O que é Talento ? (primeira parte)
Não se pode ou não se deve falar de talento sem citar nomes de seres talentosos. Já citamos Jesus, Pitágoras, Gengis Kahn e outros. Mas, existem talentosos menos famosos aí na sua rua, no seu condomínio. Talento nem sempre é sinônimo de fama. Em busca de exemplos de pessoas talentosas para aproveitar aqui nestas crônicas, encontrei João Carlos Lopes dos Santos falando de “Duas histórias”, que gostei muito e aproveito, com a devida vênia do autor. Ele diz:
Talento não se define, não se explica, testifica-se, detecta-se. Contudo, não podemos fugir dos ditames da teoria: talento é aptidão natural ou habilidade adquirida. Talento me sugere inteligência e cultura excepcionais. Vou lhes contar duas histórias que definem talento.Tinha tudo para dar errado
O talento em questão nasceu e morreu em Nova York – EUA (1925-1990). Durante o maior tempo de sua vida, conviveu com uma segregação racial absurda e cruel, quando em todos os lugares públicos dos Estados Unidos da América se liam avisos que ali, aqui e acolá era proibida a entrada de negros.

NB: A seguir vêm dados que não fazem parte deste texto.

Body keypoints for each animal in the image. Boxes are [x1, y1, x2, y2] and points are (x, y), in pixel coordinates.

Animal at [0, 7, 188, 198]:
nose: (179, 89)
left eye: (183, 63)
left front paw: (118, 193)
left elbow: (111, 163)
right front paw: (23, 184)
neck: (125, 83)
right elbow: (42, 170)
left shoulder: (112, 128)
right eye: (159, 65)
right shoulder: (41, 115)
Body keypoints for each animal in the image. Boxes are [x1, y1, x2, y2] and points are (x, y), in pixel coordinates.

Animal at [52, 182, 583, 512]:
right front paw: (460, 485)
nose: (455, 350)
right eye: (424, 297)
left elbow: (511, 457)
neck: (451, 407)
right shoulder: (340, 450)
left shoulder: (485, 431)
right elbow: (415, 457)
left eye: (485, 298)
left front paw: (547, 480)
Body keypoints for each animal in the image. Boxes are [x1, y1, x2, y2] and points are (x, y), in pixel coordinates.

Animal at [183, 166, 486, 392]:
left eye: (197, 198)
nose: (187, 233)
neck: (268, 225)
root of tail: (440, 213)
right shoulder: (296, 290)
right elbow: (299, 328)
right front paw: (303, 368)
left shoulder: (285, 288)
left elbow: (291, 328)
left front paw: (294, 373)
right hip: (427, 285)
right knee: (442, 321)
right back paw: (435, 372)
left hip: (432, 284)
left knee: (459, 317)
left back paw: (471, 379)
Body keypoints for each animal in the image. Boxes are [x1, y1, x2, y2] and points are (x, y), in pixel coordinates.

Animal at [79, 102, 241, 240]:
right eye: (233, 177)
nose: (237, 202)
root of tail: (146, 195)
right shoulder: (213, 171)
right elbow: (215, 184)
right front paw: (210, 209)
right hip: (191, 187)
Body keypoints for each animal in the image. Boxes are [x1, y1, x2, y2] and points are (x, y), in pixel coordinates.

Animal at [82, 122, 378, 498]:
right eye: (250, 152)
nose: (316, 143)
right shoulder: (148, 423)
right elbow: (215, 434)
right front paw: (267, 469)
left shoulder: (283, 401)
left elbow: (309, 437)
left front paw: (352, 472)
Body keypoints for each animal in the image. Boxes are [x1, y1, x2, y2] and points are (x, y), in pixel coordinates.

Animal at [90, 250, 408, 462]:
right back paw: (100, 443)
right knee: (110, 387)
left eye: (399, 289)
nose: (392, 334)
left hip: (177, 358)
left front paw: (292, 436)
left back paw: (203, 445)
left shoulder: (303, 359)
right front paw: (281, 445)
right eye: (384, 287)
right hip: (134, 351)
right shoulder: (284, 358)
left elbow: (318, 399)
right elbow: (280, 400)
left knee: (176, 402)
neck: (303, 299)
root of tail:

Esse talento nasceu pobre, feio, esmirrado e, depois, ficou caolho - perdeu o olho esquerdo num desastre de automóvel. Mesmo com esses atributos, foi considerado por muito tempo o ‘Rei do Show Business Mundial’. Foi amigo de presidentes, de governadores e de outras autoridades. Idolatrado pelo público e por colegas de profissão, entre eles Frank Sinatra, que era seu fã de carteirinha. Foi reconhecido mundialmente, apenas, pelo seu TALENTO.
Cantor, ator, sapateador, humorista, imitador, músico, um showman na verdadeira expressão da palavra.
Trabalhou com sucesso em todos os palcos: rádio, teatro, cinema e televisão. Como cantor, vendeu milhões de discos nos quatro cantos do mundo. Costumava iniciar os seus shows – cada dia, um diferente – imitando um personagem qualquer da vida pública norte-americana ou internacional que, naquele dia, estivesse em evidência nas páginas dos jornais. Não se repetia. Como músico, era comum durante o show tocar todos os instrumentos da banda. Era a personificação do talento.
Era o Sammy Davis Jr. É lógico, você já tinha matado a charada...
Uma orquestra diferente
Já de Zaquia Jorge (o outro talento), acredito que você nunca tenha ouvido falar. São poucos aqueles que a conheceram. Vamos, então, à segunda história: a de Zaquia. Durante os dias de carnaval de 2001, estava assistindo na TV uma apresentação de uma fantástica orquestra. Não sabia nada sobre ela, tampouco de seu regente. Agora, sei e lhes darei uma dica lá no final da crônica.
Chamou-me à atenção o fato de que a orquestra era composta de um número inusual de mulheres, tocando de tudo, de trompete à gaita de fole... O público extasiado – não sabia de que nacionalidade era –, de pé, aplaudia demoradamente a cada música. O teatro era enorme, coisa de primeiro mundo. O público totalmente descontraído, casais dançavam nos corredores e junto ao palco. Desfilavam músicas mundialmente conhecidas.
Indefectivelmente, a orquestra ia de um país para outro. Tudo milimetricamente perfeito. Naquela orquestra, quem tocava apito, pandeiro, cuíca ou qualquer outro instrumento exótico, com certeza deveria ser pós-graduado no local de sua origem. A respeito disso, mais adiante, conto a história de uma "austríaca" e seu apito.